Eighteen candidates still are in the running for president in 2020—and they’ve proposed over 300 tax ideas! To keep track, the Tax Policy Center has sifted through their campaign websites, online postings, and their statements during debates or on Sunday talk shows. Because we did, you don’t have to. Just go to TPC’s new guide to the 2020 presidential candidates’ proposals on tax policy, which we promise to regularly update.
This new tool will let you search each candidate’s plan by issue area or type of tax, compare any combination of candidates, and print your own customized view. Or just skim their plans on your mobile device during your morning commute (not recommended if you are driving). For the conscientious fact-checkers, we even include links to all of the source material.
Tax plans say a lot about candidates’ policy goals, how they view the role of government, how they plan to accomplish their goals—and, let’s be honest, whose votes they hope to attract. But here’s the rub: Candidates (probably with good reason) don’t list all their tax plans in one place on their websites.
Instead, they often embed their tax ideas within their spending plans—buried in pages devoted to health care, education, housing, and so on. Sometimes, the candidates provide the campaign equivalent of college term papers (complete with earnest footnotes and supporting documentation). But more often, a tax proposal pops up in the middle of a paragraph—indeed frequently just a teaser with little or no detail.
Interested in knowing how the candidates would tax the rich: then go to the “issue area” tab and select “income and wealth inequality.” You will learn that three Democratic candidates (Tom Steyer in addition to senators Bernie Sanders (I-VT) and Elizabeth Warren (D-MA)) propose wealth taxes, ten would raise income taxes, six would expand the estate tax, and four would lift the cap on earnings subject to Social Security taxes. And then there is GOP hopeful and former Massachusetts Governor Bill Weld, who proposes the repeal of the estate tax.

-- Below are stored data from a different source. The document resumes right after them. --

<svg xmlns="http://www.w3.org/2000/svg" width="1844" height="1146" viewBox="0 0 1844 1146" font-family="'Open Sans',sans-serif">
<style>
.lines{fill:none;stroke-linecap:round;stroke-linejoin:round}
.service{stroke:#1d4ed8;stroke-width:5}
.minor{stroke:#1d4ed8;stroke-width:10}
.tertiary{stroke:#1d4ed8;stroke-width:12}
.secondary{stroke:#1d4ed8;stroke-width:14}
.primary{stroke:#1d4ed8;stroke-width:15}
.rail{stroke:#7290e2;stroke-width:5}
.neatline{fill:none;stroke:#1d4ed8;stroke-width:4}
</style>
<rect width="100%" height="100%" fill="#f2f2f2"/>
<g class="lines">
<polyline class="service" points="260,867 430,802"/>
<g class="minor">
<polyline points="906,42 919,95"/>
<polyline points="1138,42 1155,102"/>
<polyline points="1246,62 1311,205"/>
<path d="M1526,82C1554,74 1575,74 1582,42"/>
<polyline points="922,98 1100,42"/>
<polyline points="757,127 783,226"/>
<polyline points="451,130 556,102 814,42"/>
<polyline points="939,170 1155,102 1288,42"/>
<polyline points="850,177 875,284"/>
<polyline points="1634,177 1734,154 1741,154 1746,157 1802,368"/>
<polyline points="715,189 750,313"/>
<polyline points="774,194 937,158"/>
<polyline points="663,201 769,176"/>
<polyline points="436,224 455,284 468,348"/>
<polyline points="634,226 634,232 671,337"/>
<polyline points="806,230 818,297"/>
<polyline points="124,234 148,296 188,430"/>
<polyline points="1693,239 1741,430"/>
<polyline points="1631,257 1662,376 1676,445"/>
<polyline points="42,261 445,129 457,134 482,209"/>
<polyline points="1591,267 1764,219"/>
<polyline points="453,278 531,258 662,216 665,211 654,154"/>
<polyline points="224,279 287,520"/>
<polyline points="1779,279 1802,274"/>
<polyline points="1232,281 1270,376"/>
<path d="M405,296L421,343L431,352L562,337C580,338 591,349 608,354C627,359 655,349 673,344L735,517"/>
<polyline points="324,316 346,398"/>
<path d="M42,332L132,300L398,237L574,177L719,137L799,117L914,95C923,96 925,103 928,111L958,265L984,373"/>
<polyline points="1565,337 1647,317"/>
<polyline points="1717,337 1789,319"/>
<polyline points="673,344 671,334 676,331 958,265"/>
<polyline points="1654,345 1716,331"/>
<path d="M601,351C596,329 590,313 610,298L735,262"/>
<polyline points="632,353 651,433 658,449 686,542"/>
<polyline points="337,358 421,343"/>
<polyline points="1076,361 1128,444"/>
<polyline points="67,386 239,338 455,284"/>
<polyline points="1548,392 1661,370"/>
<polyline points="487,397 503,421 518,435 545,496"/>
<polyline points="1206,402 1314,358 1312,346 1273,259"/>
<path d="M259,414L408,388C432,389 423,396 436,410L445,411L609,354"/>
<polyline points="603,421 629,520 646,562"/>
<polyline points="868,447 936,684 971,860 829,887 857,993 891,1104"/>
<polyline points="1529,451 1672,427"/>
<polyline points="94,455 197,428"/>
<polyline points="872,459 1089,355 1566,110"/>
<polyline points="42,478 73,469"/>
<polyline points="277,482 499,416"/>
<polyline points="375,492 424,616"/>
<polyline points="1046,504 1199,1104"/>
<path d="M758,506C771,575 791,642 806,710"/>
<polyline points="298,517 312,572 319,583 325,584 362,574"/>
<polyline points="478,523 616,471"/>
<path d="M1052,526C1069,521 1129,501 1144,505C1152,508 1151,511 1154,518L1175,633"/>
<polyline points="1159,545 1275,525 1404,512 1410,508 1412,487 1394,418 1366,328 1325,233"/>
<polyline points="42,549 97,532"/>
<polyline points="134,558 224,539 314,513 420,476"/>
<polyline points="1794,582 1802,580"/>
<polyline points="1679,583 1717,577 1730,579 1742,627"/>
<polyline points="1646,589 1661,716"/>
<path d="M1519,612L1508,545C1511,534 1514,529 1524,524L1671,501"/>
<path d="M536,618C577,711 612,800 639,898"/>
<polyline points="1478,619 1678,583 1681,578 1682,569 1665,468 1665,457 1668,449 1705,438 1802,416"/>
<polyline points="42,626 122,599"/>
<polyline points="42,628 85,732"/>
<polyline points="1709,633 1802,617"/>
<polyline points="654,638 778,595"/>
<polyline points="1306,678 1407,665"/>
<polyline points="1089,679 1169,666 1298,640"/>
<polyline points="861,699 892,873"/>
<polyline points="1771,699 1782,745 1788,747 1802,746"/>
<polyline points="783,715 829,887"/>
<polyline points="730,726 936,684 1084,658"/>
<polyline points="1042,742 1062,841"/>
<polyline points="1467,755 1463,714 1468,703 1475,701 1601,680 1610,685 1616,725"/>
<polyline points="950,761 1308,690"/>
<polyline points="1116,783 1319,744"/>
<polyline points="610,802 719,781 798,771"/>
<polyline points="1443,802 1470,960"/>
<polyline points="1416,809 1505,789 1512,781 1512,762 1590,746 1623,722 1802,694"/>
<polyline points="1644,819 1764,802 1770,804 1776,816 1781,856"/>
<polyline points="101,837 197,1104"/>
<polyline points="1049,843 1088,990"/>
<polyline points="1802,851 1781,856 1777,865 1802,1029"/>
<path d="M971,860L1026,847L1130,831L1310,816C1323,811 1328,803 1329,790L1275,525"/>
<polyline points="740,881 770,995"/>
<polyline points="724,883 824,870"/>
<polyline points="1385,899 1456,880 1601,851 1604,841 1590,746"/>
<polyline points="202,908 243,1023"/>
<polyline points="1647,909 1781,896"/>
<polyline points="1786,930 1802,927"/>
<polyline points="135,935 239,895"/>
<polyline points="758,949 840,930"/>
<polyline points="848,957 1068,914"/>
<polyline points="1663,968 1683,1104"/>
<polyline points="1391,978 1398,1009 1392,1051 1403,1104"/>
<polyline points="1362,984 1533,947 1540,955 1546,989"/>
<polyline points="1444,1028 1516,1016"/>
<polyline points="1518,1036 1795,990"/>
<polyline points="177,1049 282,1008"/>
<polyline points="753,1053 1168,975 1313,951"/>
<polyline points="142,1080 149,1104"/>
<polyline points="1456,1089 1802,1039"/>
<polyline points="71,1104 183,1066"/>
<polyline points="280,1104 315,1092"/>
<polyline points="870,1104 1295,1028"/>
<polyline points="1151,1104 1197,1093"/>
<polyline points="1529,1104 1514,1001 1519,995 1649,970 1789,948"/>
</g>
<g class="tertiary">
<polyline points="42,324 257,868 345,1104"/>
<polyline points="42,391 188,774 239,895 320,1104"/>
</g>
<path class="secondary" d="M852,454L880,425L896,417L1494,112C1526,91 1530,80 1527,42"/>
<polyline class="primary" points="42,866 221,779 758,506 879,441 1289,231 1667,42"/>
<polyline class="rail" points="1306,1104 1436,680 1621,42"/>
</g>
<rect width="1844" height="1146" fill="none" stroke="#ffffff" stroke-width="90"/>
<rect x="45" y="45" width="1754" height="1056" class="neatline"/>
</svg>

Want to learn about the candidates’ approaches to taxing capital gains? Click “capital gains, dividends, and interest Income” in the tax type tab. Eight Democrats would raise the tax rate on capital gains income, five would repeal the favorable tax treatment of carried interest, and three would tax capital gains each year even for assets that have not been sold (sometimes called a mark-to-market tax). And then there is Weld, who proposes lowering the tax rate on capital gains.
But let’s face it. What makes this work fun is the small stuff. Andrew Yang has some of the biggest ideas out there, with his proposals for a Universal Basic Income, a carbon tax, and a value-added tax. But he also has proposed tax subsidies for marriage counseling, tax credits for grocery stores to reduce food waste, and a 1-percent tax on the largest university endowments for the express purpose of creating a new public university in Ohio.
Sanders is not only gunning for billionaires, but he also has house flippers—the stars of many cable TV shows—in his sights. Give Marianne Williamson credit for a serious tax plan, and hope that the next president follows up on her call for a refundable tax credit for gym fees (remember, those New Year’s resolutions are less than a month away).
Of course, presidents have many more tools at their disposal than just tax policy levers, including spending programs, regulations, executive orders, and the bully pulpit. But because we are the Tax Policy Center, we’re sticking to a guide focused on tax policy.
Since we are nowhere near the end of this presidential campaign cycle, we’ll update the guide as soon as new proposals (and candidates?) emerge.
And who knows? Our tool may even help the candidates keep track of their own ideas.